Friday, September 30, 2005

comedy in an age of censorship

Perhaps it has always been so, but it seems to me that more stories go untold today than even ten years ago, not the obscure but important stories that don't get the play they deserve, but the stories that everyone knows but decides not to talk about: the questions about whether Bush is drinking again, the deliberate underplaying of bad news from Iraq, etc. It often feels like the press sees its collective narrative of the country as the country itself, and worries that if that narrative were threatened, the country itself would disintegrate, that the Fourth Estate sees itself not as a check on government or the powerful, not as a servant of the public, but as the essence of the polity, the Establishment in a more profound and broad sense than any a 60s radical railed against.

Somerby has, of course, documented the political narratives for years. More recently, he's focused more on how the prevailing narrative shapes efforts at educational reform. I don't know journalists well enough to judge his views of journalistic motives, but it's hard to deny the narratives themselves.

It doesn't work, of course. Reality never matches the narrative completely, so the public is never completely fooled. The public may not know which parts of the story to disbelieve, but they know that they're being told a story, they know parts of the story are lies, that even if the facts are verifiable, the narrative that ties them together is not. The public is, of course, complicit in the charade. We may know enough not to trust the narrative, but that doesn't prevent us from craving it, any more that it prevents addicts from craving the poison that may eventually kill them. We choose to watch and read and listen to the voices that reassure us, even though we know they lie.

And that's where comics come in. Stewart, Letterman, and Co. live in the gap between the standard narratives and unfolding events. The NBC Nightly News can't run a story about rumors of Bush drinking. Letterman can tell jokes about it. The Nightly News can't say that Iraq is spinning out of control. The Daily Show can run the tagline Mess O'Potamia for years.

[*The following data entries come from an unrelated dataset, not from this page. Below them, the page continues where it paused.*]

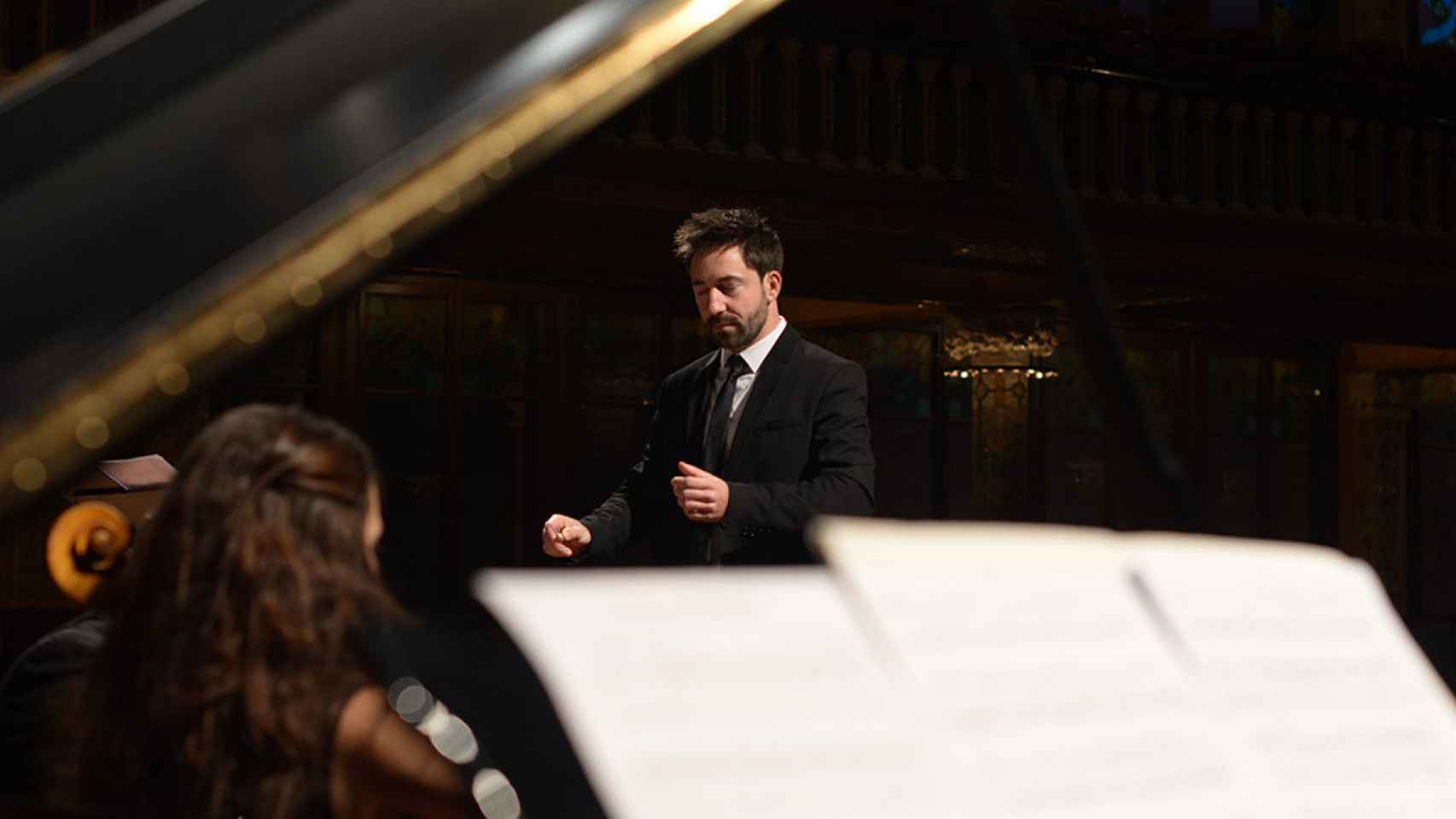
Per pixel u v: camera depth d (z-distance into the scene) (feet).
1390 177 47.91
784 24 40.11
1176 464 6.81
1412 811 4.98
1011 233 42.50
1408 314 53.47
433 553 45.60
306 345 43.96
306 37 5.64
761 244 17.01
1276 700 5.23
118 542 7.18
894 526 5.25
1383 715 5.35
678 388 17.67
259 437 6.48
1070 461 55.16
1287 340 59.31
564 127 5.71
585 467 48.11
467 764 6.18
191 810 5.88
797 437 16.61
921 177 41.42
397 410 45.32
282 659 6.05
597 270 46.68
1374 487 61.87
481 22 5.81
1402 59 47.26
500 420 47.09
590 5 6.03
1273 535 59.16
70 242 4.82
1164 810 4.62
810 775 4.26
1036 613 5.13
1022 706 4.75
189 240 4.88
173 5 5.88
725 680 4.44
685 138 38.96
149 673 6.06
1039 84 42.50
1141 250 43.88
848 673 4.61
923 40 41.57
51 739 6.93
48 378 4.49
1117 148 43.73
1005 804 4.42
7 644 36.88
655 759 4.15
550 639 4.36
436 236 5.53
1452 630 62.18
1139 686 5.03
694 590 4.68
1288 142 46.09
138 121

Humor takes the edge off. The question of where truth ends and joke begins allows people to say and hear things that wouldn't otherwise be acceptable. Mark Kleiman and I discussed this in e-mail in the context of Letterman's Bush joke, leading him to comment on the eerie similarity between the role of today's comics and the role of comics in the old Soviet Bloc. Eerie, yes, but hardly surprising when you compare the role played by our media today with the role played by communist media in the days of the Cold War.